Nur zögerliche Konjunkturerholung erwartet
Wie schätzt der Mittelstand die weitere Geschäftsentwicklung ein? Kurz: Einen kräftigen Aufschwung sehen die Unternehmen nicht. 23,1 Prozent der Befragten erwarten sogar sinkende Auftragseingänge (Vorjahr: 12,8 Prozent) und jeder vierte Befragte (25,1 Prozent) rechnet mit weiteren Umsatzeinbußen (Vorjahr: 12,4 Prozent). Das gilt besonders für das Verarbeitende Gewerbe und den Handel. Nur 22,6 Prozent aller Befragten rechnen für das kommende Halbjahr mit steigenden Umsätzen. Die Investitionsbereitschaft ist angesichts der derzeit schlechten Konjunktur und der unsicheren Corona-Infektionslage eingebrochen. Erstmals seit 2014 rutschte der Anteil der Investitionswilligen unter die 50-Prozent-Marke. Nur noch 45,5 Prozent der Befragten wollen im nächsten halben Jahr investieren (Vorjahr: 51,4 Prozent). Bei der Personalplanung zeigen sich Licht und Schatten: 17,4 Prozent der Befragten wollen wieder mehr Mitarbeiter einstellen (Vorjahr: 22,5 Prozent), aber jeder zehnte Befragte (10,2 Prozent) plant einen Personalabbau.
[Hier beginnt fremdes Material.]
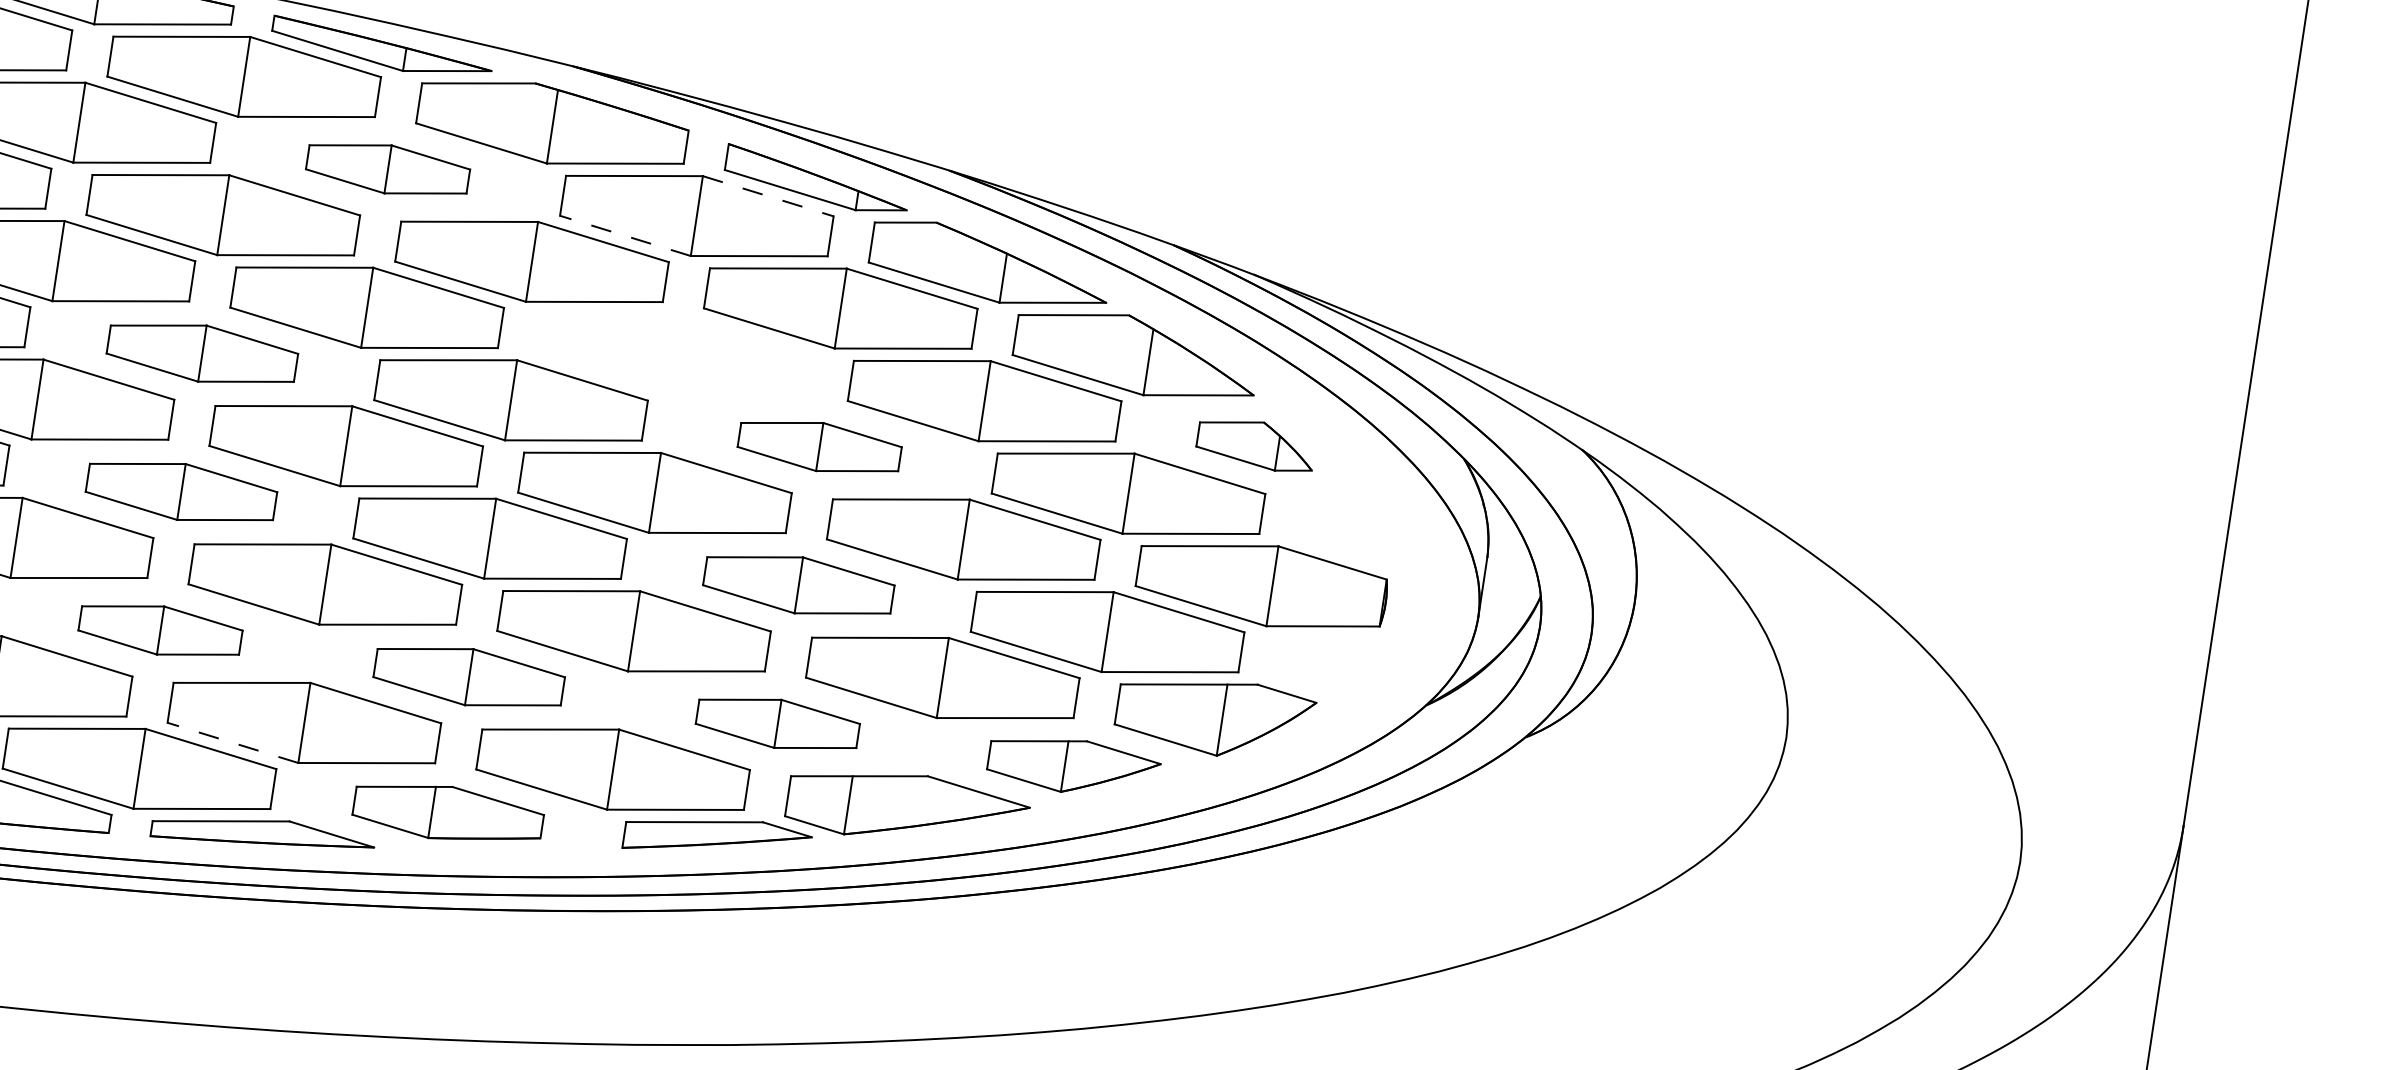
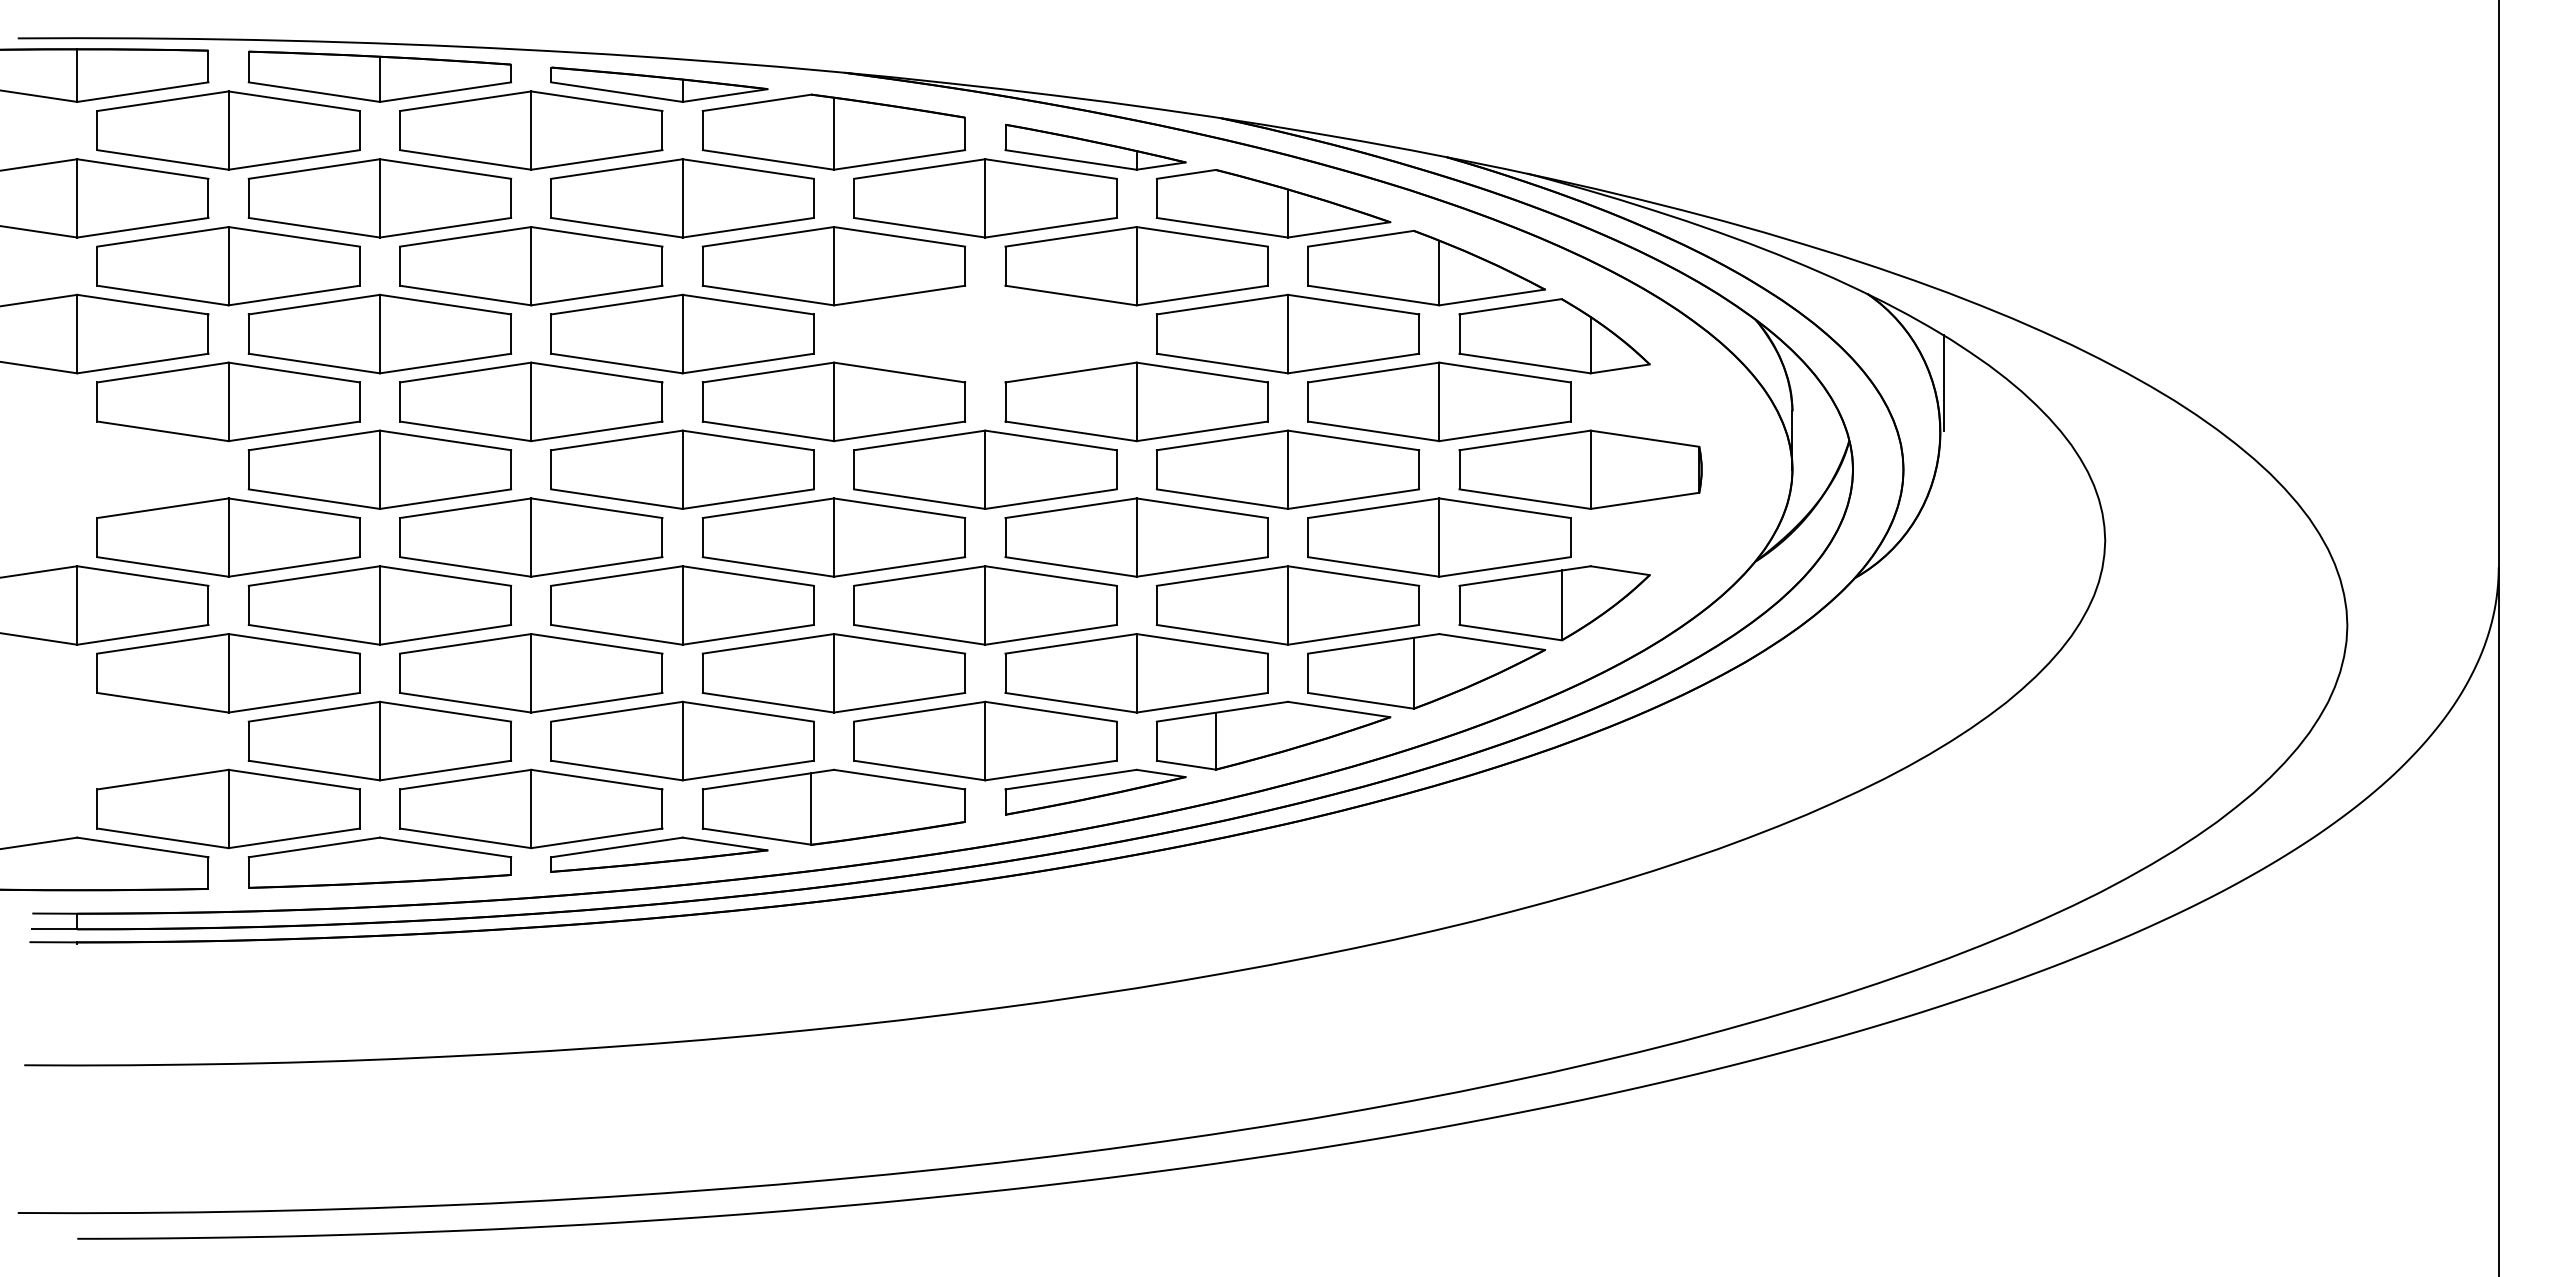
part: (387, 169) -> (682, 198), size x1.67
line: (768, 196) -> (1051, 169), dashed -> solid
line: (625, 235) -> (919, 227), dashed -> solid
part: (202, 353) -> (531, 401), size x1.43
part: (1256, 444) -> (1554, 336), size x1.67
part: (819, 446) -> (1136, 401), size x1.67
part: (181, 491) -> (531, 537), size x1.43
line: (1645, 551) -> (1943, 382), added
part: (798, 585) -> (1136, 537), size x1.43
part: (160, 630) -> (531, 673), size x1.67
part: (468, 677) -> (833, 673), size x1.43
part: (777, 724) -> (1136, 673), size x1.67
line: (232, 742) -> (616, 770), dashed -> solid
part: (1073, 766) -> (1426, 671), size x1.43
part: (448, 812) -> (833, 806), size x1.43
Noch reicht die Eigenkapitaldecke
In erster Linie ging es auch den Mittelständlern in den vergangenen Monaten darum, die Unternehmensfinanzierung sicherzustellen und nicht zahlungsunfähig zu werden, denn die Unternehmen hatten aufgrund der Corona-Krise erhebliche Ertragsrückgänge zu verzeichnen. 37,4 Prozent der Befragten berichteten von Gewinneinbußen (Vorjahr: 16,7 Prozent). Noch federn eigene Kapitalrücklagen die Einbußen ab: So verfügt etwa ein Drittel der Unternehmen (33,0 Prozent) über eine Eigenkapitalquote von mehr als 30 Prozent. Das ist ein ähnlicher Wert wie vor einem Jahr (33,6 Prozent) und hält den Mittelstand bisher vergleichsweise stabil. Der Anteil der eigenkapitalschwachen Unternehmen war mit 27,3 Prozent sogar etwas niedriger als im Vorjahr (29,3 Prozent). Doch bei einer längeren Durststrecke und einer dauerhaften Inanspruchnahme staatlicher Hilfen dürften die Eigenkapitalquoten sinken. Bislang zeigt nur das Dienstleistungsgewerbe eine erkennbare Verschlechterung. Bedenklich ist zudem, dass die Unternehmen von ersten Negativtendenzen beim Zahlungsverhalten der Kunden berichten. So ist eine Zunahme der Zahlungseingänge jenseits der 30-Tage-Marke festzustellen
Staatshilfen stützen vorübergehend
Der Mittelstand hat vorrangig die sogenannte Soforthilfe für kleine und mittlere Firmen zur Überbrückung von akuten Liquiditätsengpässen (27,1 Prozent) und das Instrument der Kurzarbeit (33,7 Prozent der Befragten) genutzt. Im Verarbeitenden Gewerbe hat sogar fast die Hälfte der befragten Unternehmen Kurzarbeit beantragt (47,2 Prozent). Das Überbrückungsgeld wurde kaum abgerufen, wobei vor allem der Antragsprozess als zu bürokratisch bewertet wurde. Insgesamt hat gut die Hälfte der Befragten Unterstützungsmaßnahmen in Anspruch genommen. Im Baugewerbe war der Anteil am geringsten. Dennoch: Trotz der milliardenschweren staatlichen Hilfspakete zur Stabilisierung der Wirtschaft sehen sich viele Unternehmen derzeit in der Krise (11,9 Prozent der Befragten). Gegenüber dem Frühjahr 2020 (7,4 Prozent) ist dieser Prozentanteil nochmals deutlich gestiegen. Besonders hoch ist der Anteil krisenhafter Unternehmen im Verarbeitenden Gewerbe (20,8 Prozent). Zudem verzeichnete jeder fünfte Mittelständler (19,5 Prozent) infolge von Corona eine Verringerung des Eigenkapitals. Hierbei bleibt abzuwarten, wie sich diese Entwicklung auf das Insolvenzgeschehen auswirken wird, das im Herbst noch von der Aussetzung der Insolvenzanzeigepflicht profitierte.